Coronavirus | Treat migrants humanely, Supreme Court tells officials

It asks govt. to set up a panel and open a portal to put out authentic information about the virus.

Updated - April 01, 2020 12:52 am IST

Published - March 31, 2020 02:55 pm IST - NEW DELHI

A team of police officials distribute food pockets migrant labourers at Ambattur Estate in Chennai on Tuesday.

A team of police officials distribute food pockets migrant labourers at Ambattur Estate in Chennai on Tuesday.

The Supreme Court on Tuesday asked the police and the authorities to treat migrant workers journeying home in fear of COVID-19 in a humane manner.

“We expect those concerned to appreciate the trepidation of the poor men, women and children and treat them with kindness... The anxiety and fear of the migrants should be understood by the police and other authorities. As directed by the Union of India, they should deal with the migrants in a humane manner. Considering the situation, we are of the opinion that the State governments/Union Territories should endeavour to engage volunteers along with the police to supervise the welfare activities for the migrants,” a Bench, led by Chief Justice of India Sharad A. Bobde, said.

Also read |Lockdown displaces lakhs of migrants

The court ordered the government to ensure that migrant workers stopped from crossing the inter-State borders were given food, shelter and medicines. The government said it was imperative to stop the mass migration as there was a likelihood that three out of every 10 workers might be carrying the coronavirus. The court expressed its satisfaction with the government measures.

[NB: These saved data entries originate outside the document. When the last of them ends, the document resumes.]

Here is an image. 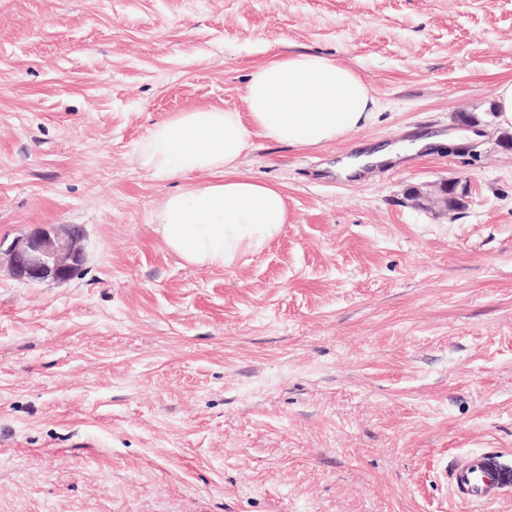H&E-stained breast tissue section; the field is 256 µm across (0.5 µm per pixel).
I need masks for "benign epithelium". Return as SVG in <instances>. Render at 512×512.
<instances>
[{
    "label": "benign epithelium",
    "mask_w": 512,
    "mask_h": 512,
    "mask_svg": "<svg viewBox=\"0 0 512 512\" xmlns=\"http://www.w3.org/2000/svg\"><path fill=\"white\" fill-rule=\"evenodd\" d=\"M459 183L446 180L435 190L414 189L411 198L419 207L445 211L463 205L465 191ZM82 233L72 227L63 233L40 227L12 241L0 239V252L8 254L11 275L20 281L39 283L47 280L66 282L74 277L84 261Z\"/></svg>",
    "instance_id": "obj_1"
}]
</instances>
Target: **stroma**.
<instances>
[{
    "instance_id": "obj_1",
    "label": "stroma",
    "mask_w": 512,
    "mask_h": 512,
    "mask_svg": "<svg viewBox=\"0 0 512 512\" xmlns=\"http://www.w3.org/2000/svg\"><path fill=\"white\" fill-rule=\"evenodd\" d=\"M299 52L352 68L377 117L317 149L252 137L239 170L288 223L235 267L185 265L152 224L179 184L136 143L243 110L249 74ZM506 80L512 0H0V237L76 225L86 254L34 284L0 255V512H512L446 477L512 461ZM448 178L464 208L413 204ZM491 107L497 124L512 129V80L499 83L493 92ZM397 155L398 150L396 148L392 146H386L375 150L369 156L363 157L361 159L344 160L342 163H339L336 166V169H339L346 173H352L358 171L360 167L366 163H383L396 160Z\"/></svg>"
}]
</instances>
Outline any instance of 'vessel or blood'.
Wrapping results in <instances>:
<instances>
[{
	"instance_id": "1",
	"label": "vessel or blood",
	"mask_w": 512,
	"mask_h": 512,
	"mask_svg": "<svg viewBox=\"0 0 512 512\" xmlns=\"http://www.w3.org/2000/svg\"><path fill=\"white\" fill-rule=\"evenodd\" d=\"M449 482L452 494L461 503L492 504L512 494V464L497 454L469 451L455 462Z\"/></svg>"
}]
</instances>
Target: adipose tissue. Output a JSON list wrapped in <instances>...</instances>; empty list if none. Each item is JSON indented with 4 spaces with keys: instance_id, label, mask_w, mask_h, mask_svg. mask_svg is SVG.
<instances>
[{
    "instance_id": "adipose-tissue-1",
    "label": "adipose tissue",
    "mask_w": 512,
    "mask_h": 512,
    "mask_svg": "<svg viewBox=\"0 0 512 512\" xmlns=\"http://www.w3.org/2000/svg\"><path fill=\"white\" fill-rule=\"evenodd\" d=\"M244 111L175 112L137 142L140 168L159 183L181 181L153 211L168 249L184 263L229 268L263 250L289 220L282 191L239 172L252 136L319 147L376 117L371 88L351 68L315 53H290L256 68Z\"/></svg>"
}]
</instances>
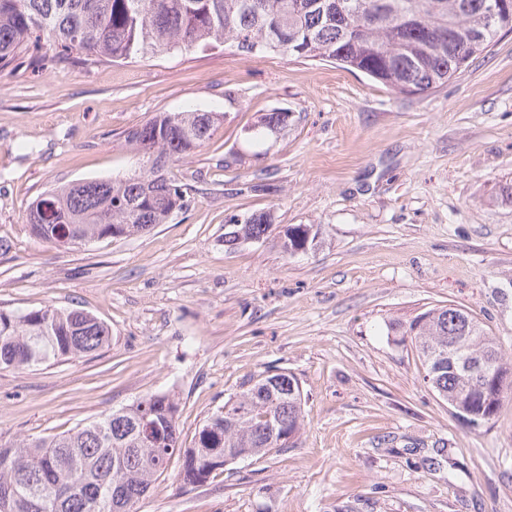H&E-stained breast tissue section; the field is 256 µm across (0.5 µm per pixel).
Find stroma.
I'll list each match as a JSON object with an SVG mask.
<instances>
[{
  "label": "stroma",
  "instance_id": "stroma-1",
  "mask_svg": "<svg viewBox=\"0 0 512 512\" xmlns=\"http://www.w3.org/2000/svg\"><path fill=\"white\" fill-rule=\"evenodd\" d=\"M190 109L224 125L173 167L188 191L168 223L68 249L31 234L38 196L133 170L127 131ZM269 112L286 127L254 138ZM260 212L266 239L225 246V225ZM291 224L317 225L316 246L285 256ZM448 304L512 360V33L425 94L224 49L0 66V309L77 308L111 332L95 354L0 370V440L170 392L189 442L250 380L287 371L305 397L295 447L193 489L171 464L137 512H512V383L471 427L394 330Z\"/></svg>",
  "mask_w": 512,
  "mask_h": 512
}]
</instances>
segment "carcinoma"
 Wrapping results in <instances>:
<instances>
[{
  "instance_id": "1",
  "label": "carcinoma",
  "mask_w": 512,
  "mask_h": 512,
  "mask_svg": "<svg viewBox=\"0 0 512 512\" xmlns=\"http://www.w3.org/2000/svg\"><path fill=\"white\" fill-rule=\"evenodd\" d=\"M0 0V63L17 54L54 50L85 62L132 61L226 45L247 57L283 55L358 71L403 94H423L448 82L500 33H512V0ZM288 113L261 116L256 134L286 126ZM214 112H160L129 130L125 142L138 169L47 191L27 223L52 246L127 238L165 224L186 206L172 166L212 138ZM255 213L224 232V245L260 241L271 232ZM310 224L282 231L293 256L315 246ZM423 379L478 426L498 412L503 386L468 366L488 359L512 375L484 325L461 307L438 306L412 320ZM107 325L82 310L47 307L25 314L0 311V370L80 358L109 342ZM178 399L154 394L43 438L0 442V512H136V504L180 462L178 478L201 486L238 450L264 456L304 422L296 378L285 371L251 381L211 414L193 445L180 440Z\"/></svg>"
}]
</instances>
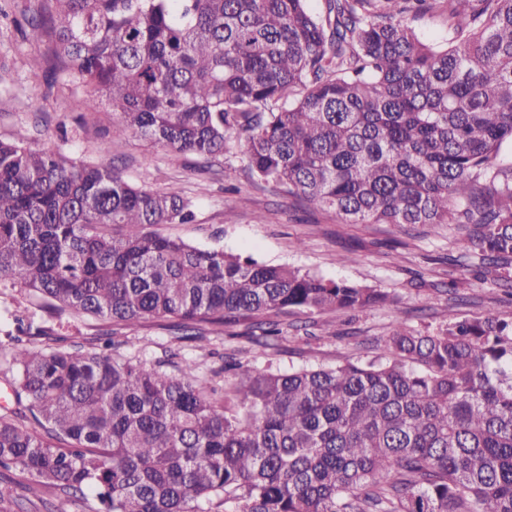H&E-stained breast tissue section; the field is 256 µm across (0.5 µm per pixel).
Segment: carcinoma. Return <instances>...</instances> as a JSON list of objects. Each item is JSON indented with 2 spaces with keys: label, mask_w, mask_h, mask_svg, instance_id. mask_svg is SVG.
Listing matches in <instances>:
<instances>
[{
  "label": "carcinoma",
  "mask_w": 512,
  "mask_h": 512,
  "mask_svg": "<svg viewBox=\"0 0 512 512\" xmlns=\"http://www.w3.org/2000/svg\"><path fill=\"white\" fill-rule=\"evenodd\" d=\"M445 13L448 42L403 15ZM31 68L108 105L123 129L216 157L232 134L259 179L340 224H455L467 269L512 264V0H42ZM191 200L126 181L103 158L0 140V279L47 313L114 325L178 318L202 340L277 312L391 306L383 290L150 230ZM0 343L17 408L0 469L23 492H90L97 512H512V323L489 308L436 330L395 321L382 352L333 368L225 363L221 396L185 359L169 371L99 352L34 319ZM38 338L27 346L23 338Z\"/></svg>",
  "instance_id": "cac0c4a2"
}]
</instances>
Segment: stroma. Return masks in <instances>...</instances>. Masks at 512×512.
Returning a JSON list of instances; mask_svg holds the SVG:
<instances>
[{"mask_svg":"<svg viewBox=\"0 0 512 512\" xmlns=\"http://www.w3.org/2000/svg\"><path fill=\"white\" fill-rule=\"evenodd\" d=\"M37 5L38 0H0V94L11 100L9 110L0 112V140L60 151L78 165L106 157L132 184L191 199L193 221L161 225L162 234L397 298L391 307L361 313L288 312L280 317L283 336L277 347L265 350L247 340L244 320L196 342L180 340L172 319H149L120 330L119 355L148 364L191 358L205 376L220 369L228 355L260 372L287 371L371 358L397 320L434 329L449 317H472L491 306L500 319L512 322V296L449 263L461 247L456 225L340 224L331 212L310 209L252 177L243 163L241 137L231 136L223 154L206 161L119 133L118 117L108 106L76 110L73 100L81 88L29 67L45 43L35 33H19L16 24ZM40 314L20 280L0 282V341L13 330L15 316Z\"/></svg>","mask_w":512,"mask_h":512,"instance_id":"stroma-1","label":"stroma"}]
</instances>
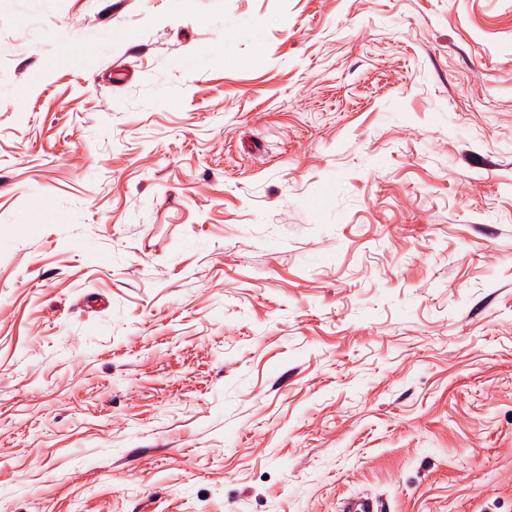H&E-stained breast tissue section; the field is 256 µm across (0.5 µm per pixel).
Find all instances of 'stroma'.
I'll return each mask as SVG.
<instances>
[{
  "label": "stroma",
  "instance_id": "obj_1",
  "mask_svg": "<svg viewBox=\"0 0 512 512\" xmlns=\"http://www.w3.org/2000/svg\"><path fill=\"white\" fill-rule=\"evenodd\" d=\"M512 512V0H0V512Z\"/></svg>",
  "mask_w": 512,
  "mask_h": 512
}]
</instances>
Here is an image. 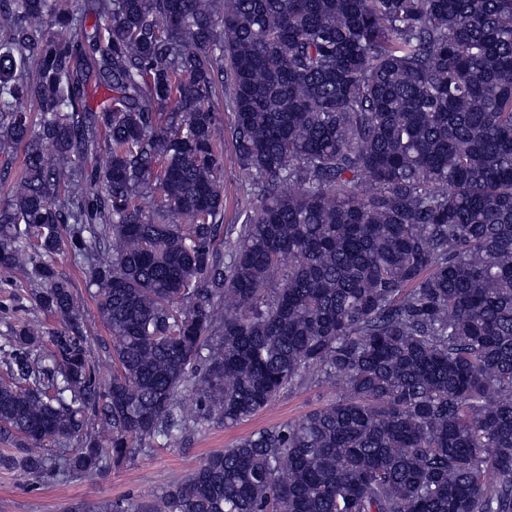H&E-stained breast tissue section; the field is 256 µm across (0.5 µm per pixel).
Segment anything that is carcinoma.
<instances>
[{
  "mask_svg": "<svg viewBox=\"0 0 512 512\" xmlns=\"http://www.w3.org/2000/svg\"><path fill=\"white\" fill-rule=\"evenodd\" d=\"M226 90L255 199L227 248ZM20 147L0 271L60 328L0 344L1 470L98 477L340 383L100 512H512V0H0ZM54 261L57 269L71 279L74 288L80 295L81 307L86 320V334L93 350L95 363L105 369L108 362L103 356L99 359L97 357L98 345L102 343L103 340H108V331L100 322L95 305L87 295L84 266L67 251L65 244L61 245V250L54 256Z\"/></svg>",
  "mask_w": 512,
  "mask_h": 512,
  "instance_id": "1",
  "label": "carcinoma"
}]
</instances>
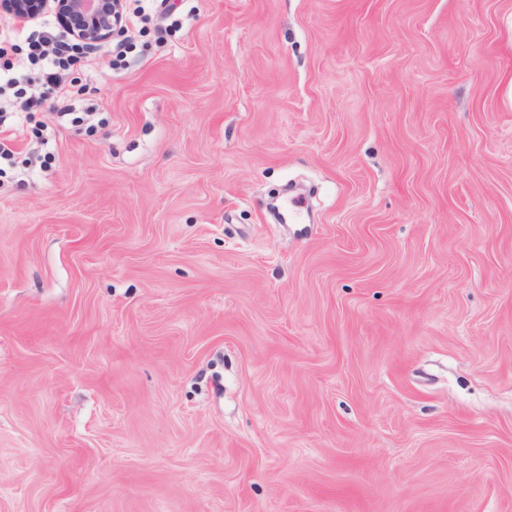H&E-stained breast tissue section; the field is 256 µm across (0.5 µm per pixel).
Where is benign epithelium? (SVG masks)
<instances>
[{
  "label": "benign epithelium",
  "instance_id": "obj_1",
  "mask_svg": "<svg viewBox=\"0 0 512 512\" xmlns=\"http://www.w3.org/2000/svg\"><path fill=\"white\" fill-rule=\"evenodd\" d=\"M118 0H5L4 5L20 23H25L49 8L65 24L77 18L81 25L77 37L87 44H100L112 39L120 23L116 21Z\"/></svg>",
  "mask_w": 512,
  "mask_h": 512
}]
</instances>
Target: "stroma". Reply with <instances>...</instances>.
<instances>
[{"label":"stroma","instance_id":"1","mask_svg":"<svg viewBox=\"0 0 512 512\" xmlns=\"http://www.w3.org/2000/svg\"><path fill=\"white\" fill-rule=\"evenodd\" d=\"M0 179V512H512V0H183Z\"/></svg>","mask_w":512,"mask_h":512}]
</instances>
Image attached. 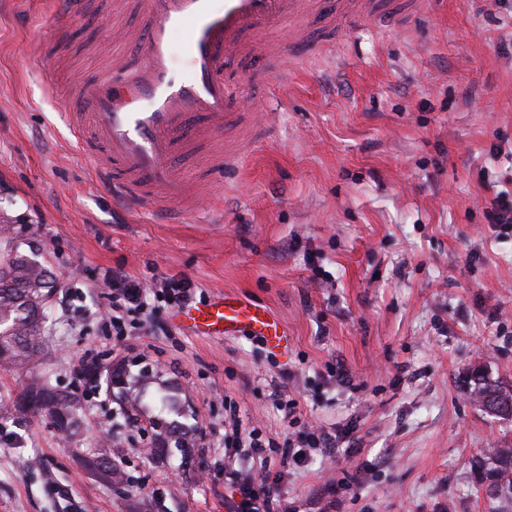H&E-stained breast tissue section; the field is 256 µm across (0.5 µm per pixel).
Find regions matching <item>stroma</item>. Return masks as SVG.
<instances>
[{
  "label": "stroma",
  "mask_w": 512,
  "mask_h": 512,
  "mask_svg": "<svg viewBox=\"0 0 512 512\" xmlns=\"http://www.w3.org/2000/svg\"><path fill=\"white\" fill-rule=\"evenodd\" d=\"M116 3L88 0L51 60L58 0H0V224L56 278L44 351L0 368V397L48 382L82 404L70 434L45 411L0 420V512H236L263 467L280 479L274 512H512L472 465L512 448V419L463 388L476 368L512 387V224L488 218L512 192V10L442 0L280 60L269 90L230 61L239 111L272 123L225 174L223 220L172 224L114 204L64 124L76 79L112 56ZM116 269L186 280L197 306L261 303L288 349L199 335L161 302L114 338L98 307ZM118 363L151 373L139 399L108 401L81 375ZM233 411L273 448L225 446ZM296 427L335 435L334 457L289 465L278 444ZM99 452L126 482L89 466Z\"/></svg>",
  "instance_id": "stroma-1"
}]
</instances>
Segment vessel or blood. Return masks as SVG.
Here are the masks:
<instances>
[{
  "label": "vessel or blood",
  "mask_w": 512,
  "mask_h": 512,
  "mask_svg": "<svg viewBox=\"0 0 512 512\" xmlns=\"http://www.w3.org/2000/svg\"><path fill=\"white\" fill-rule=\"evenodd\" d=\"M86 0H63L53 16L55 28L77 19ZM306 0H141V20L116 27L112 37L135 45L136 55L113 53L97 75L82 79L75 90L77 108L66 123L93 163L104 189L132 211L162 212L177 218L194 215L211 184L237 169L255 144L240 141L225 151L224 134L235 100L226 80L230 58L277 59L295 50L313 55L319 43L292 30L288 42L262 41L304 10ZM338 19L361 24L382 21L400 26L407 14L378 16L372 0H339ZM185 33L181 52L188 68L173 66L171 36ZM214 144L203 177L181 170L179 160L201 140ZM176 320L204 336L259 338L273 349L287 347L288 337L265 307L227 294L202 307L178 311Z\"/></svg>",
  "instance_id": "1"
}]
</instances>
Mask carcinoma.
I'll list each match as a JSON object with an SVG mask.
<instances>
[{
  "label": "carcinoma",
  "mask_w": 512,
  "mask_h": 512,
  "mask_svg": "<svg viewBox=\"0 0 512 512\" xmlns=\"http://www.w3.org/2000/svg\"><path fill=\"white\" fill-rule=\"evenodd\" d=\"M55 288L54 274L38 255L11 251L0 258V365L29 364L41 355L45 309ZM468 387L470 396L482 407L497 394L512 398V390L490 382L482 372L471 374ZM24 406L53 408L55 421L63 431L78 425L82 411L70 394L49 384L32 392ZM92 464L110 481L125 479V473L102 453L93 457ZM476 474L489 481L487 490L492 495L503 486L512 489V448H498L477 461Z\"/></svg>",
  "instance_id": "obj_1"
}]
</instances>
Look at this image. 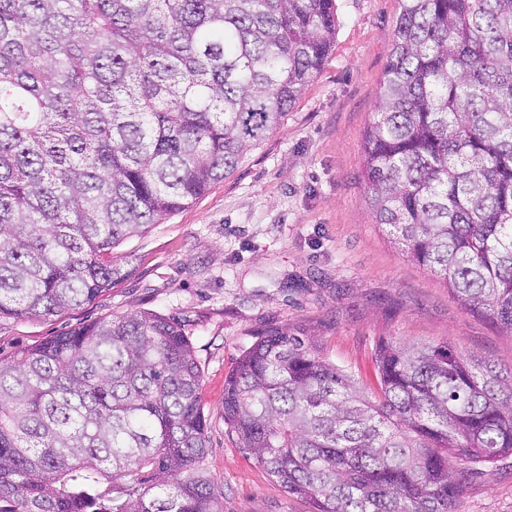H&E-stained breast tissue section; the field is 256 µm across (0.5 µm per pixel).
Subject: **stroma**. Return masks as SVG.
Instances as JSON below:
<instances>
[{
  "label": "stroma",
  "instance_id": "obj_1",
  "mask_svg": "<svg viewBox=\"0 0 512 512\" xmlns=\"http://www.w3.org/2000/svg\"><path fill=\"white\" fill-rule=\"evenodd\" d=\"M335 45L279 125L190 207L114 249L129 275L61 317L0 324V356L131 313L178 321L201 371L207 475L224 512H312L240 448L224 422V379L274 330L316 337L367 392L374 350L450 341L465 359L512 368V336L465 310L390 243L361 180L364 135L390 60L399 0H335ZM459 512H512V456L478 464Z\"/></svg>",
  "mask_w": 512,
  "mask_h": 512
}]
</instances>
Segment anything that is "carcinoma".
<instances>
[{"instance_id":"cac0c4a2","label":"carcinoma","mask_w":512,"mask_h":512,"mask_svg":"<svg viewBox=\"0 0 512 512\" xmlns=\"http://www.w3.org/2000/svg\"><path fill=\"white\" fill-rule=\"evenodd\" d=\"M335 0H0V322L63 316L113 249L232 173L301 97ZM376 223L512 336V0H400L364 138ZM378 391L275 331L224 422L312 512H457L512 455V369L448 341L375 350ZM173 318L102 319L0 358V512H224Z\"/></svg>"}]
</instances>
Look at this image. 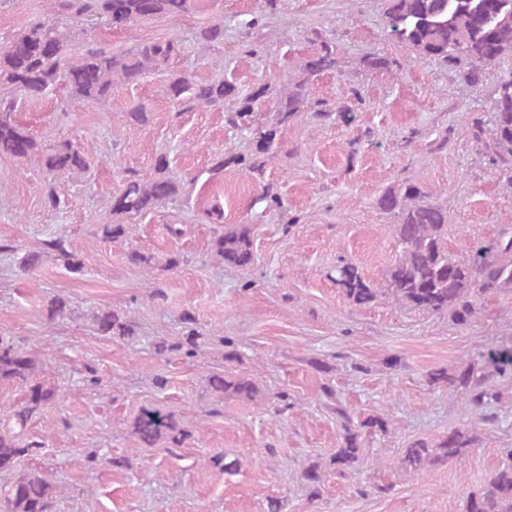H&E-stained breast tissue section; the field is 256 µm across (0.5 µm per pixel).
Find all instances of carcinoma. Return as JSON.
I'll return each instance as SVG.
<instances>
[{
	"mask_svg": "<svg viewBox=\"0 0 512 512\" xmlns=\"http://www.w3.org/2000/svg\"><path fill=\"white\" fill-rule=\"evenodd\" d=\"M190 6V0H57V16L29 24L0 49V155L36 161L50 171L87 169L89 161L78 146L62 141L46 148L32 136L16 119L19 102L38 100L63 85L75 100L103 103L111 98L115 82L136 83L150 72L168 70L171 60L183 50L178 37L137 42L120 54L89 48L74 60L68 46L82 22L90 18L122 29L141 20L180 16ZM386 18L391 38L459 70L471 85L479 84L486 70L512 58V0H388ZM197 39L209 45L224 42V23L200 29ZM311 45V55L301 62L298 74L285 89L263 83L243 92L224 79L196 83L187 75L175 73L168 78L165 93L171 100L224 105L231 124L254 126L251 153H224L217 166H241L261 175L277 155L280 129L305 107L309 85L319 75L336 69V38L318 33ZM496 95L489 123H472L473 136L484 148L489 164L507 176V185L512 188V75L496 84ZM261 101L271 102L274 116L266 124L255 126V105ZM155 170L157 176L152 180L131 179L112 196V223L103 225L104 238L118 241L128 237L129 227L123 219L149 213L179 195L181 185L168 175L165 156L156 159ZM378 206L397 219L394 239L398 256L380 289L358 266L345 261L336 265L331 280L352 303L368 304L383 294L403 307L444 315L457 325H465L478 313L481 298L512 291L511 227L476 247L470 258L461 259L448 250V210L429 200L417 183L405 180L388 187L379 197ZM46 246L68 271L81 272V263L66 239L54 237ZM213 249L229 266L245 267L254 262L250 229L244 225L215 236ZM67 307L63 297L50 299L46 319L62 316ZM91 320L100 336L128 341L136 336L134 321L111 309L94 311ZM185 323L181 337L156 344L158 354L177 353L185 358L198 355L208 338L195 327L191 316H185ZM42 372L37 357L20 349L10 337L0 336V382L16 385L23 392L21 403L6 418H0V472L16 470L22 458L42 447L27 436V428L60 392ZM506 376L512 378V345L491 348L450 374L433 372L430 383L447 384L461 393L469 410L485 421L496 418L493 408L500 400L493 381ZM208 385L212 392L225 397H261L259 388L245 375H212ZM374 428L385 430V421L369 416L357 429L345 427L343 441L332 457L339 471L359 461L362 431ZM131 434L143 448H178L191 432L176 413L144 408L134 418ZM474 442L475 436L465 429H452L435 442L416 440L403 451L400 466L417 473L439 463L458 461ZM501 452L511 463L496 469L485 486L467 498L465 512H512V448ZM301 478L311 497L320 495L323 473L319 463H309ZM58 493V486L47 476L36 471L21 472L0 488V501L5 505L3 512H52Z\"/></svg>",
	"mask_w": 512,
	"mask_h": 512,
	"instance_id": "obj_1",
	"label": "carcinoma"
}]
</instances>
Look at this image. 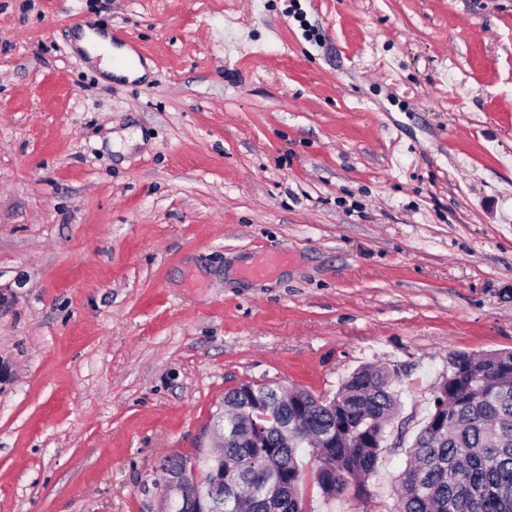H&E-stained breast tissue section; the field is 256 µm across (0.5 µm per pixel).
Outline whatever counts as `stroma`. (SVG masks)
Wrapping results in <instances>:
<instances>
[{
    "label": "stroma",
    "mask_w": 512,
    "mask_h": 512,
    "mask_svg": "<svg viewBox=\"0 0 512 512\" xmlns=\"http://www.w3.org/2000/svg\"><path fill=\"white\" fill-rule=\"evenodd\" d=\"M95 21L148 77L74 51ZM281 251L268 277L245 267ZM512 351V0H0V512H158L229 389Z\"/></svg>",
    "instance_id": "obj_1"
}]
</instances>
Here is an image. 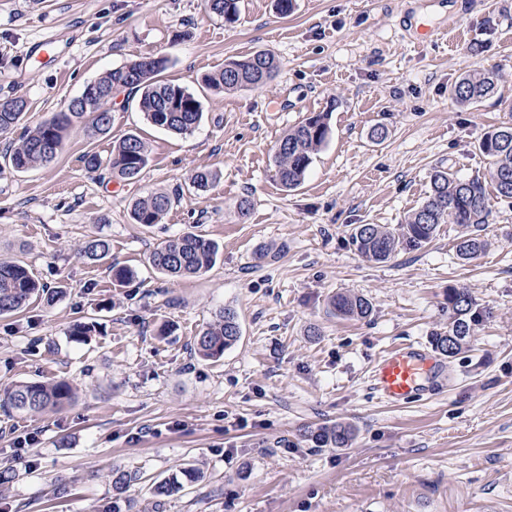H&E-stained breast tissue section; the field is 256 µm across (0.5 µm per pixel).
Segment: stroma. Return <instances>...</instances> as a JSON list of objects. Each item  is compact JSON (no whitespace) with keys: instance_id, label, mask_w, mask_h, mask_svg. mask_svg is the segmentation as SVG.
Instances as JSON below:
<instances>
[{"instance_id":"stroma-1","label":"stroma","mask_w":512,"mask_h":512,"mask_svg":"<svg viewBox=\"0 0 512 512\" xmlns=\"http://www.w3.org/2000/svg\"><path fill=\"white\" fill-rule=\"evenodd\" d=\"M437 28L413 43L405 12ZM258 50L280 62L257 89L217 93L201 81ZM168 57L164 80L203 105L191 133L156 128L137 98L117 94L112 128H73L60 154L25 172L0 171V261L25 264L61 294L0 317V392L20 381H71L76 401L19 415L0 409V512H102L112 472L130 473L129 512H512V199L493 198L488 246L461 262L463 227L383 262L351 243L358 224L403 223L443 167L489 181L481 138L512 125V0H241L237 22L203 0H0V99L29 110L0 135V155L107 69ZM499 72L496 94L463 106L451 96L468 72ZM330 133L303 184L275 178V145L312 114ZM387 137L372 138L375 127ZM151 149L141 176L87 171L127 134ZM208 169V191L187 177ZM167 193L147 228L132 202ZM192 232L219 246L207 272L170 278L152 252ZM107 239V259L80 254ZM271 248L261 257L262 248ZM134 270L121 283L112 265ZM465 288L481 317L449 359L444 389L401 406L371 386L381 353L431 345L448 328V290ZM365 296L373 312L337 317L330 298ZM241 338L204 360L193 338L224 308ZM91 322L87 340L74 323ZM342 422L345 448H316L303 432ZM26 450L28 465L14 455ZM198 481L157 506L153 483L181 470Z\"/></svg>"}]
</instances>
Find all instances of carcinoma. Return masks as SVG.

The Bench, through videoconferencing, asked the government to urge community and religious leaders to speak to the migrant workers lodged in shelters. It asked the government to have trained counsellors talk to the workers.

Authentic information

The court directed the government, represented by Solicitor-General Tushar Mehta, to set up an expert committee and a dedicated portal within 24 hours to disseminate authentic information about the virus and stop the spread of fake news. A status report filed by the Union Ministry of Home Affairs said the propagation of deliberate or inadvertent false information was the “single most unimaginable hindrance” faced by the government in its battle against the virus.

The Bench, comprising Justice L. Nageswara Rao, asked the government to follow up on persons identified as infected and quarantined.

Mr. Mehta said the lockdown was necessary to stop the spread of infection, and all the people found walking back were shifted to the nearest shelters. When the court asked whether the State governments were following the Centre’s direction on mass movement, Mr. Mehta replied that the Centre had requested the States to do so. “We are facing an unprecedented situation. There is a need for unprecedented orders,” Mr. Mehta justified the 21-day lockdown.

Editorial |Short end of the stick

Chief Justice Bobde said that Section 188 (disobedience to order promulgated by public servant) of the IPC makes it a penal offence to disobey orders made by government authorities in public interest. A person found guilty under the provision can face a six-month term of imprisonment or a fine of Rs. 1000 or both.

The court, on March 30, sought a report from the government on the steps taken about the largescale movement of workers. Tuesday’s order came on petitions by advocates Alakh Alok Srivastava and Rashmi Bansal for a direction to the government to redress the “heart-wrenching and inhuman plight of thousands of migrant workers” walking back to their villages from the cities without essentials.